Le principal parti d’opposition en Namibie a engagé lundi 9 décembre une procédure de contestation des résultats de la présidentielle, marquée selon lui par des irrégularités, après la victoire au premier tour de la candidate du parti au pouvoir.
Ce mouvement, les Patriotes indépendants pour le changement (IPC), avait déjà annoncé qu’il ne reconnaîtrait pas les résultats dans ce vaste pays d’Afrique australe riche en minerais. Il a déposé des documents devant la Haute Cour pour demander l’accès aux décomptes des bulletins de vote. 

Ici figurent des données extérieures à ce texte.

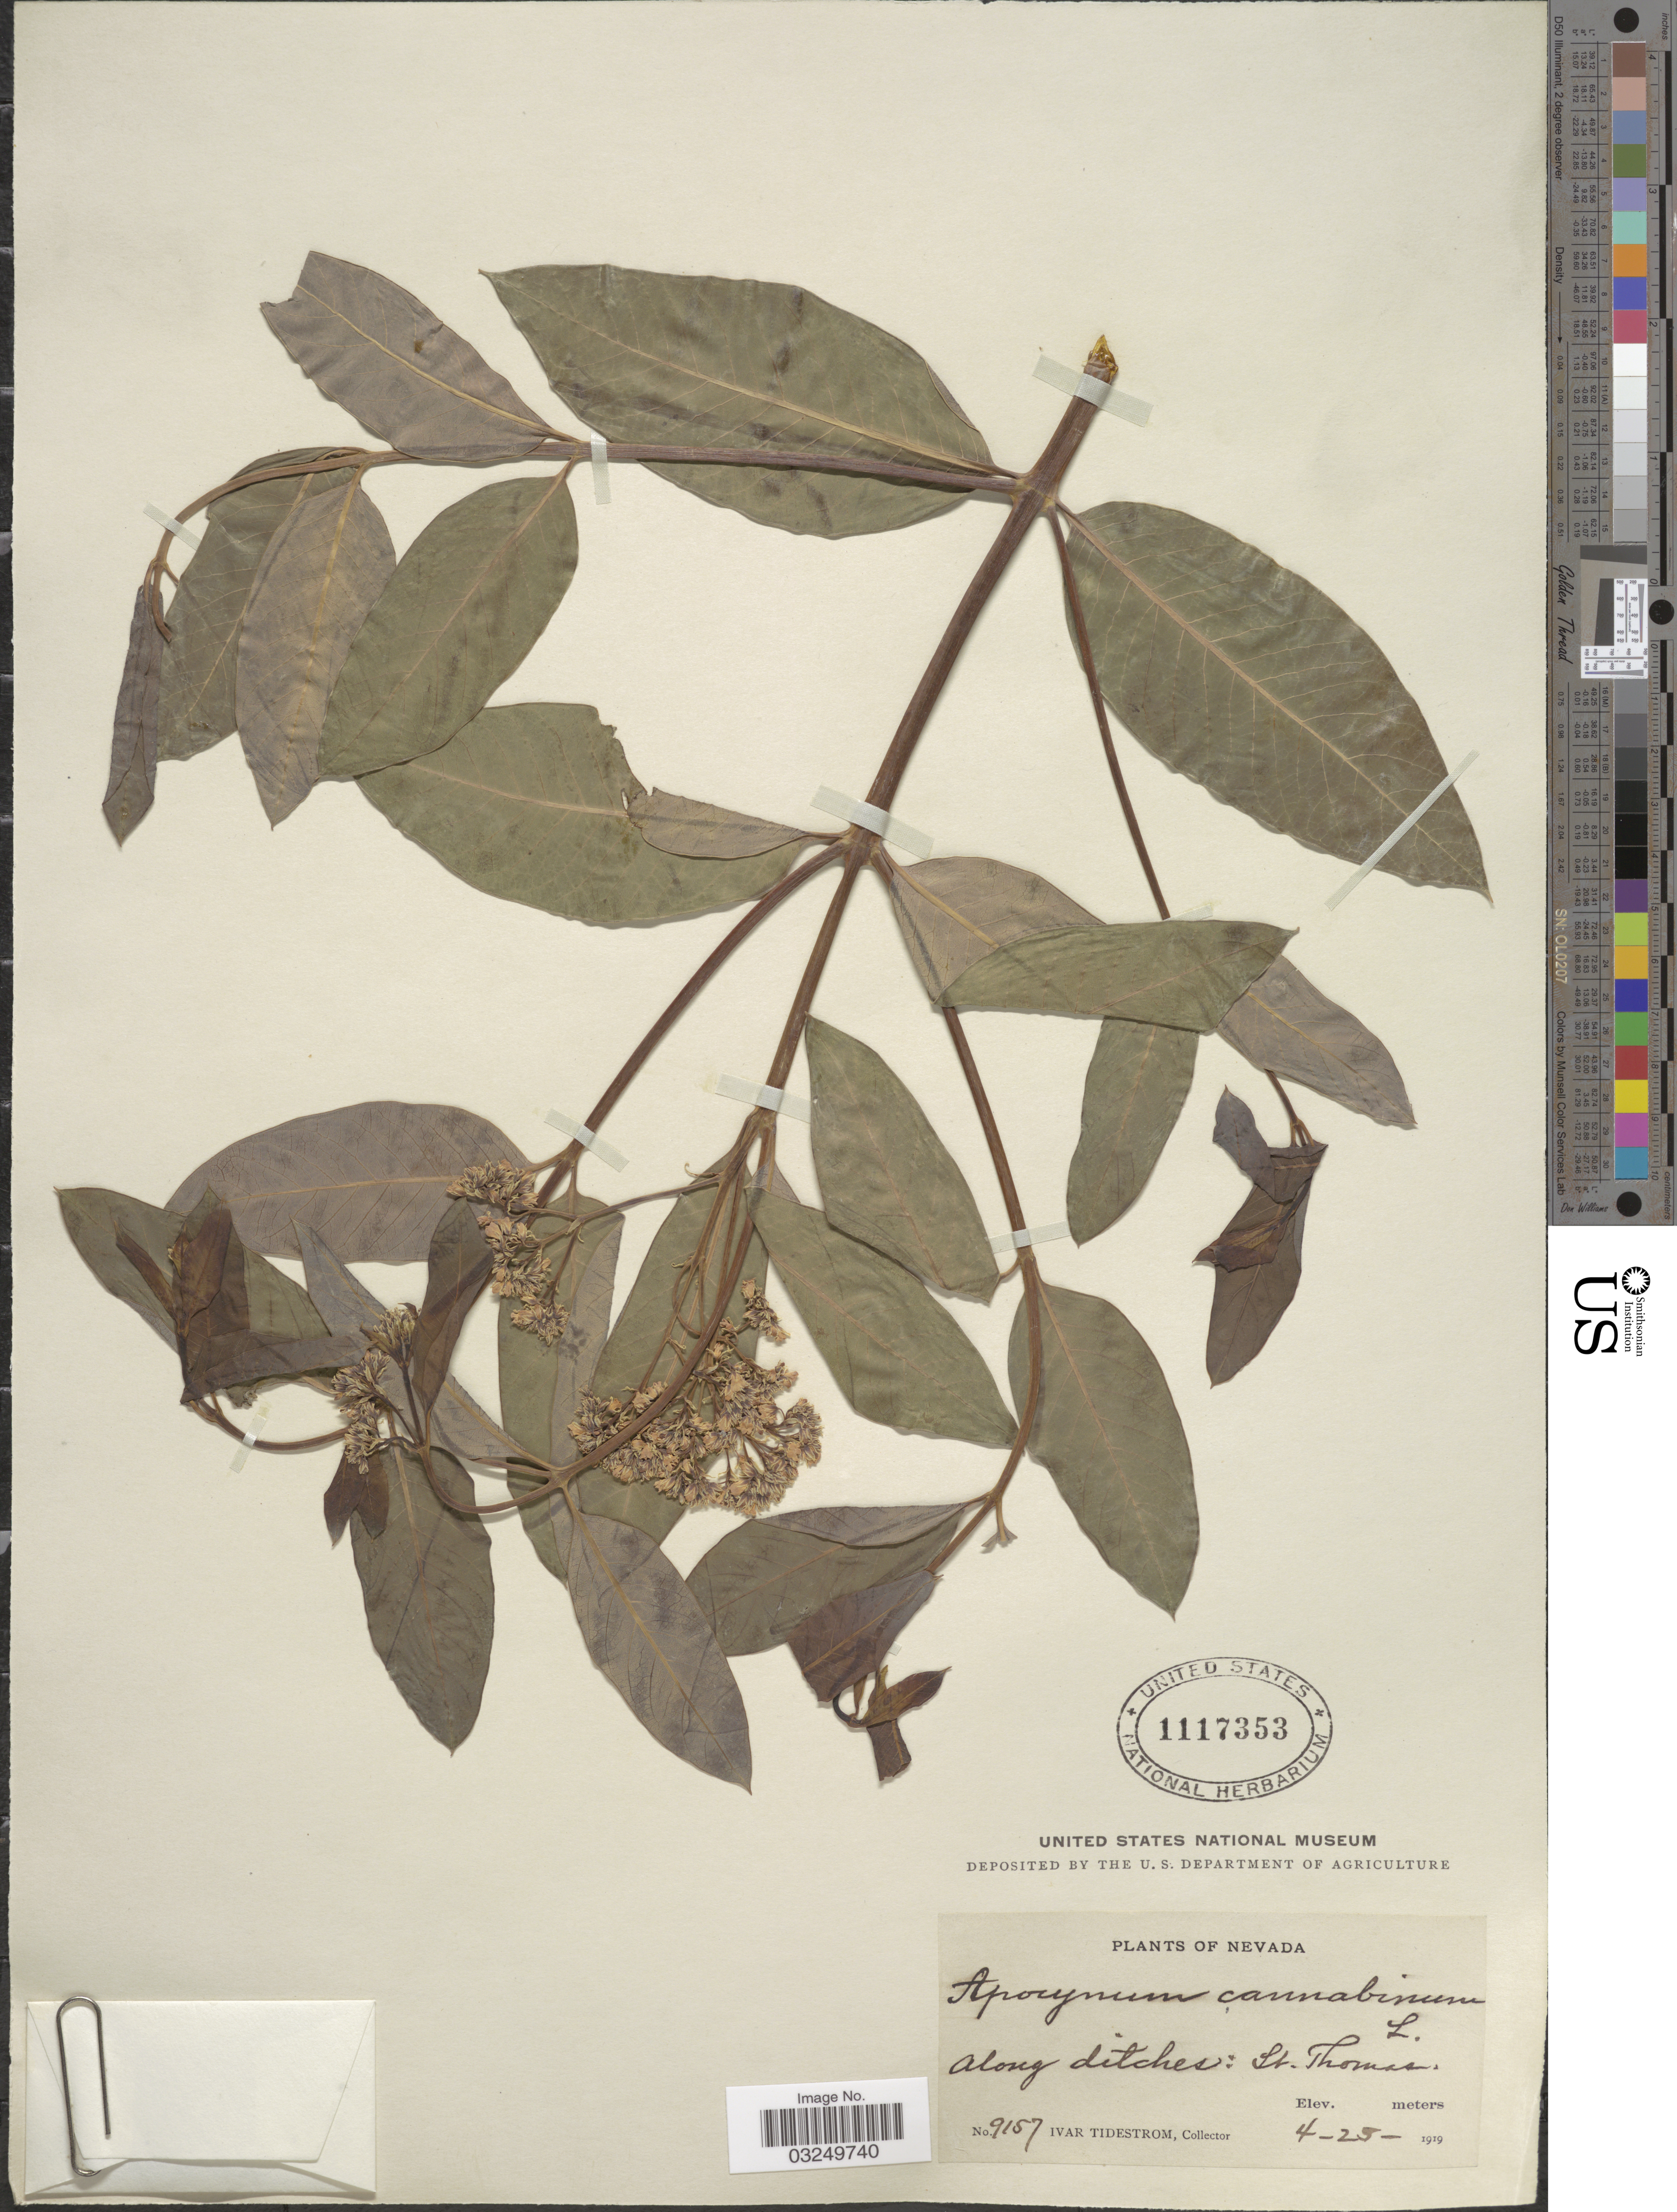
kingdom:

« L’élection a clairement été entachée d’irrégularités », a déclaré l’IPC dans sa requête, en demandant à la juridiction d’obliger la commission électorale à fournir les décomptes des votes exprimés et comptés au cours des quatre jours du scrutin. Le parti d’opposition a besoin de ces informations pour déterminer l’étendue des irrégularités et « envisager de lancer une procédure concernant la validité des élections ».
Les élections présidentielle et législatives du 27 novembre ont dû être prolongées à deux reprises en raison de problèmes logistiques et techniques, dont une pénurie de bulletins de vote. Le premier jour du vote, d’interminables files d’attente ont obligé certains électeurs à abandonner, certains ayant attendu douze heures.
Le 3 décembre, la commission électorale avait proclamé la victoire de Netumbo Nandi-Ndaitwah, 72 ans, issue du parti au pouvoir, dès le premier tour avec 57,31 % des suffrages. Il s’agit de la première femme à être élue présidente dans ce pays de trois millions d’habitants. Si la participation, de 76 % des inscrits, a été bien plus élevée que lors de la précédente présidentielle (61 %), elle a été extrêmement inégale.
Les régions d’Ohangwena et Omusati, fiefs du parti historique au pouvoir dans le nord du pays, où Mme Nandi-Ndaitwah a signé ses meilleurs scores (respectivement 79,7 % et 82,6 %), ont été marquées par des participations spectaculaires de 91 % et 92 %, très supérieures au reste du pays. La région densément peuplée de Khomas, englobant la capitale Windhoek, où les dysfonctionnements ont été nombreux, n’a par exemple enregistré que 67 % de participation.
Figure de la lutte pour l’indépendance, Mme Nandi-Ndaitwah porte des positions conservatrices – elle est par exemple partisane d’une législation stricte en matière d’avortement. Son premier opposant, le candidat du parti des Patriotes indépendants pour le changement, Panduleni Itula, arrive loin derrière elle, avec seulement 25,50 % des voix.